ALMOST anywhere in Florida or California, one is able to visit a sea world, sea circus, or sea-something, in which man and beast are throwing arms and fins around each other in pledged affection. In the old days, one just went to an aquarium. There he looked into the sides of a glass tank and only saw stupidly astonished fishes swimming around -- noticeably devoid of talent. They never picked up a Frisbee or hugged anybody, and their only accomplishment was an ability never to blink their eyes.
Then later, some places made improvements and had ``underwater shows'' in which one sat, comfortable and dry, in a theater seat looking through a picture window into the depths of a bubbling spring called something like Kissamahoochie. There he watched a bevy of beautiful girls cavorting in about nine feet of water.
These shows are successful. They would be even more so if the audience could stop holding its breath in sympathy and not go out gasping for air.
But things are changing. The fish and girls have been replaced by intelligent, squeaking dolphins. Giant killer whales have moved in with a great act that soaks the passive spectators with salt water from titantic flip-flops. It is fun on a massive scale. To prove it, the killer whales zoom up and kiss children and elderly ladies on the cheek. In return, ladies and children grab the whale and kiss him on the wet nose. Thus far, a killer whale has not inadvertently yawned at the wrong time.
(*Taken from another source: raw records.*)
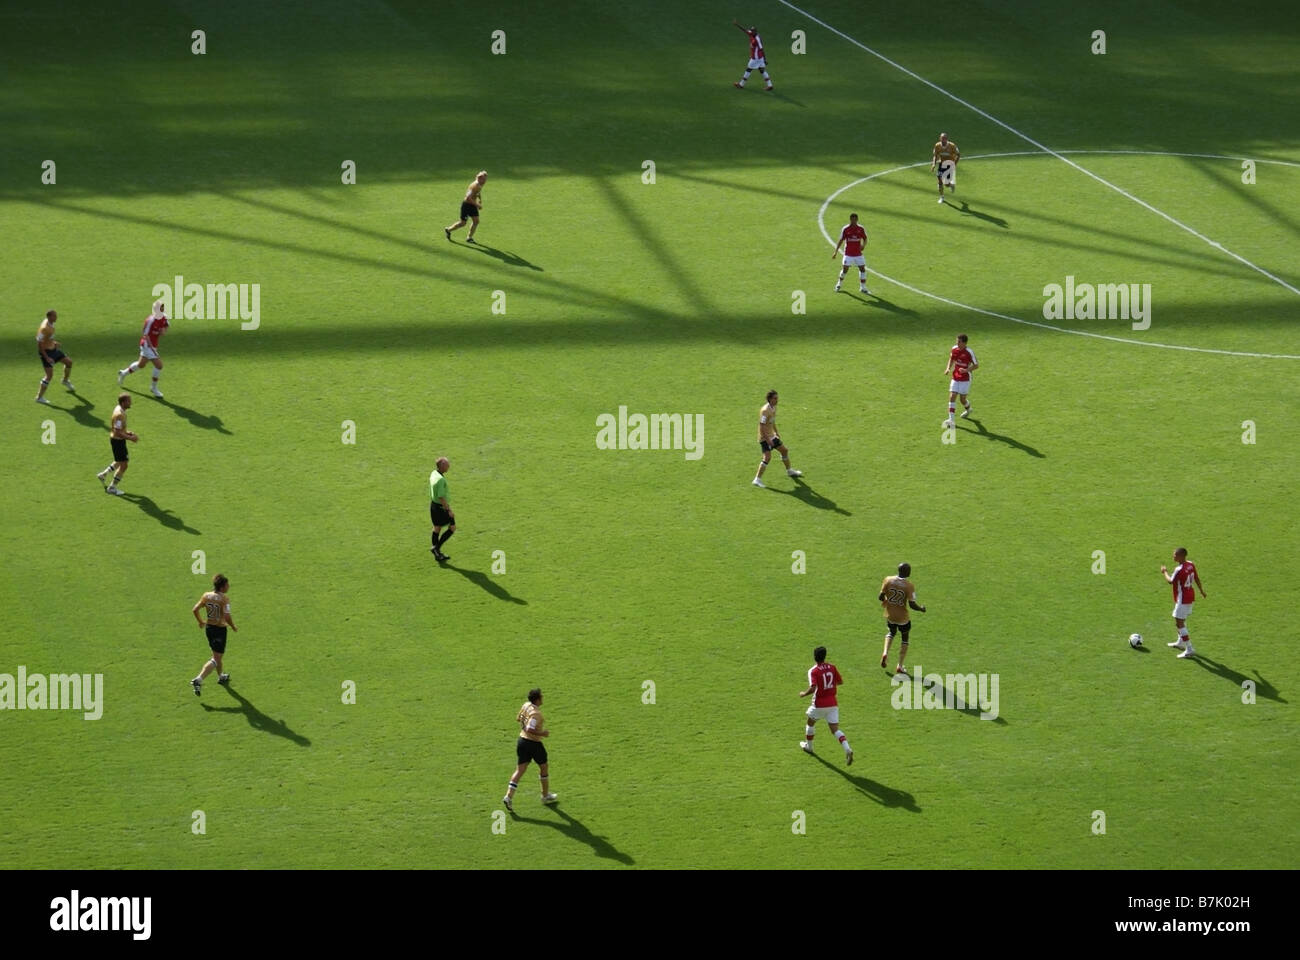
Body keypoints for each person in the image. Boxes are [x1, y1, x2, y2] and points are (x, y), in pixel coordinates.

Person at [503, 688, 558, 811]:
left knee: (520, 770)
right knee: (544, 767)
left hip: (521, 741)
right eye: (541, 697)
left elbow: (519, 718)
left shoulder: (526, 705)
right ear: (537, 699)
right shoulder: (536, 714)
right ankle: (545, 795)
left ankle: (508, 796)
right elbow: (529, 728)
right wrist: (542, 733)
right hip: (533, 744)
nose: (542, 698)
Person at [798, 646, 853, 765]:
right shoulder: (832, 667)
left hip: (819, 704)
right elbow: (840, 681)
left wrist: (803, 694)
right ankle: (847, 749)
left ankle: (809, 747)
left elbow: (813, 687)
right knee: (835, 730)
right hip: (833, 703)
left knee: (810, 723)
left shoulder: (814, 671)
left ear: (814, 657)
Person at [191, 574, 238, 695]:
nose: (229, 586)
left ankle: (221, 676)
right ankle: (199, 679)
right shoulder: (224, 599)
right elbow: (227, 616)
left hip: (209, 628)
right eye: (227, 585)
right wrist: (233, 626)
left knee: (217, 655)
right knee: (216, 658)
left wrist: (201, 622)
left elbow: (195, 609)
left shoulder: (206, 595)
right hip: (219, 630)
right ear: (222, 587)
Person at [879, 562, 926, 674]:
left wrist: (887, 600)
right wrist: (921, 609)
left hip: (890, 614)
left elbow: (880, 597)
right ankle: (899, 665)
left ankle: (885, 652)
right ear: (907, 572)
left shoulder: (888, 580)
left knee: (891, 632)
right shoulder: (909, 586)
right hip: (903, 618)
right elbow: (912, 605)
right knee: (905, 638)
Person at [117, 300, 170, 398]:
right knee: (159, 365)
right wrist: (152, 350)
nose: (163, 310)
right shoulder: (150, 320)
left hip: (153, 345)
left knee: (141, 365)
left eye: (163, 308)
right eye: (161, 308)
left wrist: (163, 331)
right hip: (147, 345)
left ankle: (123, 373)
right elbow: (145, 335)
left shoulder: (163, 318)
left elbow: (166, 327)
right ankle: (153, 388)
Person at [1162, 548, 1206, 659]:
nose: (1173, 556)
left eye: (1175, 555)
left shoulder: (1179, 569)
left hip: (1183, 598)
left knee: (1179, 622)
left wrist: (1164, 572)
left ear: (1181, 556)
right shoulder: (1191, 564)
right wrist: (1201, 591)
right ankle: (1180, 641)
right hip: (1190, 595)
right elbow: (1196, 578)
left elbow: (1170, 581)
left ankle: (1189, 648)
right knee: (1180, 620)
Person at [752, 389, 802, 488]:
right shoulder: (765, 410)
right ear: (770, 399)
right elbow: (761, 426)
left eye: (777, 398)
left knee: (784, 450)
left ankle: (789, 471)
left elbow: (772, 421)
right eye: (775, 398)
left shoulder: (774, 407)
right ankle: (757, 479)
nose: (777, 400)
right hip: (764, 437)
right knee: (767, 457)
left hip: (772, 435)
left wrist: (776, 432)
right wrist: (768, 439)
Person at [96, 393, 138, 496]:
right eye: (129, 401)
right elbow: (117, 432)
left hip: (118, 440)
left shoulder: (119, 409)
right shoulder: (120, 415)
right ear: (123, 402)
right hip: (118, 441)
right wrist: (130, 438)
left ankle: (103, 475)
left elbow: (119, 429)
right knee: (124, 465)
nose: (130, 402)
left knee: (120, 461)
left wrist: (126, 432)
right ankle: (112, 487)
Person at [35, 310, 75, 403]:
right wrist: (46, 357)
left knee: (69, 362)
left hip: (53, 350)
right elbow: (39, 343)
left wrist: (53, 342)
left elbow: (48, 337)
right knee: (49, 376)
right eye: (54, 316)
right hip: (47, 353)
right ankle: (39, 398)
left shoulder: (51, 324)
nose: (56, 317)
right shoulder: (44, 328)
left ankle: (65, 380)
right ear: (49, 317)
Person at [942, 334, 978, 428]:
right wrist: (948, 368)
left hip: (965, 378)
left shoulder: (969, 352)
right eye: (956, 341)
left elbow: (976, 365)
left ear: (964, 343)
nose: (957, 343)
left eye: (959, 342)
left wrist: (966, 370)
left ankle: (968, 409)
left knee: (962, 399)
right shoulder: (954, 349)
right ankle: (951, 420)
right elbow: (951, 358)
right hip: (956, 376)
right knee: (952, 395)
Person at [444, 171, 487, 243]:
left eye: (486, 180)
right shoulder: (474, 186)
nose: (485, 181)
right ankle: (448, 230)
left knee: (476, 221)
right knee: (463, 223)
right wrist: (477, 205)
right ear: (479, 178)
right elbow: (468, 198)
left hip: (472, 205)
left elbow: (478, 192)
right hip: (466, 205)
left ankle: (469, 238)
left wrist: (479, 199)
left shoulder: (480, 184)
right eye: (484, 180)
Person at [832, 213, 870, 294]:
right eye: (852, 220)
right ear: (850, 220)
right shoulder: (846, 229)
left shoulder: (861, 229)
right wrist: (835, 251)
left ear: (857, 220)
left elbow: (865, 238)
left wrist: (863, 245)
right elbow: (841, 240)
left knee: (862, 269)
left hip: (858, 254)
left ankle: (863, 287)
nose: (854, 221)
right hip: (848, 254)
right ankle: (839, 284)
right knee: (845, 269)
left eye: (855, 219)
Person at [732, 20, 773, 91]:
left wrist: (765, 59)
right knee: (762, 70)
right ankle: (770, 85)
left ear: (756, 31)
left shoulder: (757, 38)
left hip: (756, 58)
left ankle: (741, 85)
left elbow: (761, 49)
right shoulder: (751, 34)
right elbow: (744, 30)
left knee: (748, 69)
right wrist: (737, 25)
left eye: (753, 31)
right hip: (758, 58)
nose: (752, 32)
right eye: (751, 31)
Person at [429, 457, 455, 562]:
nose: (449, 466)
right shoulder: (441, 480)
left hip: (433, 506)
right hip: (441, 507)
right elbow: (441, 497)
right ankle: (436, 548)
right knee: (452, 528)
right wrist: (449, 510)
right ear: (442, 466)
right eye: (447, 465)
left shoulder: (434, 473)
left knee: (437, 528)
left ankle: (437, 554)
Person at [931, 132, 960, 203]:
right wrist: (934, 164)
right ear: (940, 138)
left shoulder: (952, 146)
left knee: (946, 184)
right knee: (939, 180)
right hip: (942, 164)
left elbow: (958, 155)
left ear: (947, 139)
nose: (943, 139)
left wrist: (954, 164)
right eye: (942, 138)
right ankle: (942, 197)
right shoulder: (937, 145)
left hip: (949, 164)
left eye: (944, 138)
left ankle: (951, 185)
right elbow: (935, 155)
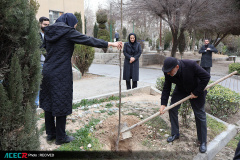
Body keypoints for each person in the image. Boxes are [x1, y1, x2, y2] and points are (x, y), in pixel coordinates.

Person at [40, 13, 122, 145]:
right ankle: (60, 137)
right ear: (69, 22)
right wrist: (110, 43)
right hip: (61, 72)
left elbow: (45, 48)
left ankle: (51, 134)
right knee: (61, 101)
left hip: (47, 70)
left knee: (49, 101)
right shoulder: (68, 31)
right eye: (75, 25)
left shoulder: (49, 31)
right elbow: (88, 40)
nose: (75, 27)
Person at [159, 57, 210, 153]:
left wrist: (196, 92)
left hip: (196, 89)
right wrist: (163, 104)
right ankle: (175, 133)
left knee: (199, 114)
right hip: (181, 89)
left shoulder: (191, 65)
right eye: (167, 72)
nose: (168, 74)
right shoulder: (168, 71)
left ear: (177, 67)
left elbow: (206, 77)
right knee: (172, 108)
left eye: (170, 72)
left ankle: (202, 141)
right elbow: (166, 87)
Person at [35, 16, 49, 107]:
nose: (46, 26)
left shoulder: (50, 35)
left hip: (47, 63)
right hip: (39, 63)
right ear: (40, 24)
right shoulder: (36, 35)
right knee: (37, 85)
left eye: (48, 25)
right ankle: (35, 104)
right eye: (44, 24)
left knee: (46, 84)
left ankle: (43, 103)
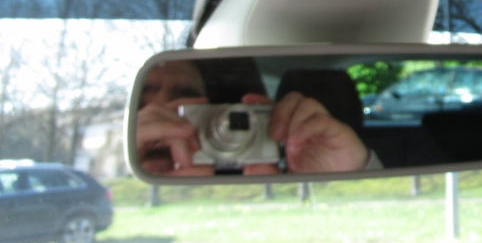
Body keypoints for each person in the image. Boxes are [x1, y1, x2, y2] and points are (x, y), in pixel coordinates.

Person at [135, 59, 380, 176]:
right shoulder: (119, 183)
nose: (161, 114)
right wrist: (130, 168)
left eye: (184, 104)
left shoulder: (259, 184)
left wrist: (347, 176)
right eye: (142, 105)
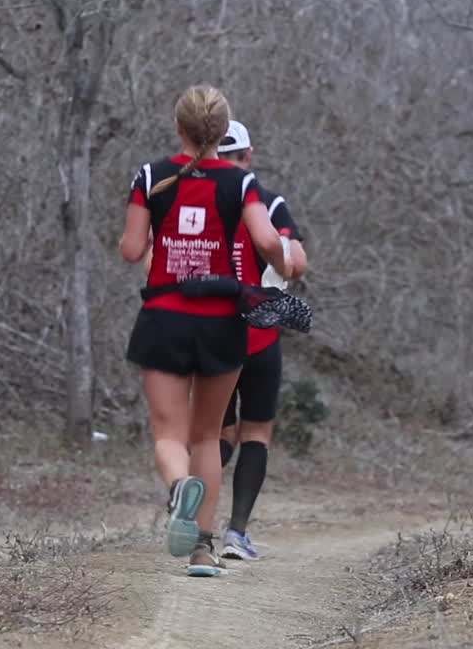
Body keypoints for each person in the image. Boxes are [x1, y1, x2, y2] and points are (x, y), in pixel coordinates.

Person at [119, 86, 293, 578]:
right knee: (207, 437)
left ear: (179, 127)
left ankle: (180, 490)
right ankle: (202, 549)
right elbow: (267, 240)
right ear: (221, 132)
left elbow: (132, 249)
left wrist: (160, 238)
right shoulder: (242, 182)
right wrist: (282, 265)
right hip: (223, 323)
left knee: (168, 435)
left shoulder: (151, 176)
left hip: (164, 318)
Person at [214, 119, 308, 561]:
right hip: (259, 335)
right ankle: (236, 534)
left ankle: (189, 505)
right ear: (248, 156)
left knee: (216, 432)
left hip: (208, 333)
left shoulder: (188, 200)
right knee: (256, 431)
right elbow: (295, 261)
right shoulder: (268, 203)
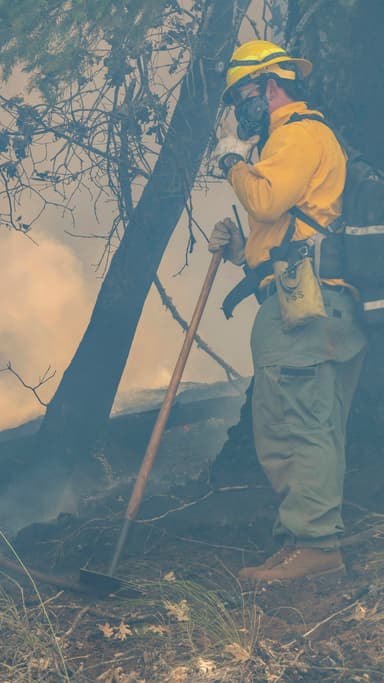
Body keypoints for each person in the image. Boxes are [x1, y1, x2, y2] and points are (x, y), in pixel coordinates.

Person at [209, 40, 366, 582]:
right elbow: (285, 231)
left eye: (243, 96)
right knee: (296, 426)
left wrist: (232, 160)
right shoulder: (295, 141)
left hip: (306, 307)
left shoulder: (298, 134)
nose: (238, 110)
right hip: (303, 296)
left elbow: (267, 201)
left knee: (302, 428)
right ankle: (301, 542)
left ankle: (317, 547)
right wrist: (238, 251)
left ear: (271, 87)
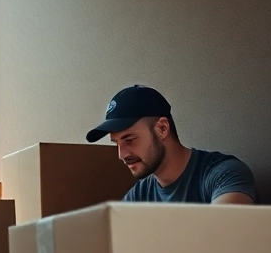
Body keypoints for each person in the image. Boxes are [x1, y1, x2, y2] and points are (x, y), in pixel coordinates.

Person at [86, 85, 258, 204]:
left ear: (162, 128)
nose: (122, 155)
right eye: (117, 143)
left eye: (129, 140)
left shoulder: (223, 174)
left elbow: (225, 235)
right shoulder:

The trend in finny actors seems to have stopped with whales. An acquaintance of mine, bored with the predictable whale routine, asked when they were going to hire some talented six-ton sharks. The management ignored the suggestion. Apparently killer sharks try harder to live up to their reputation than killer whales, to compensate for their smaller size.
But nothing is impossible. At one time, no one could foresee kissing whales. Probably in the near future someone will put sharks on the program and they will fetch Frisbees and jump through hoops. I'm not sure about the kissing.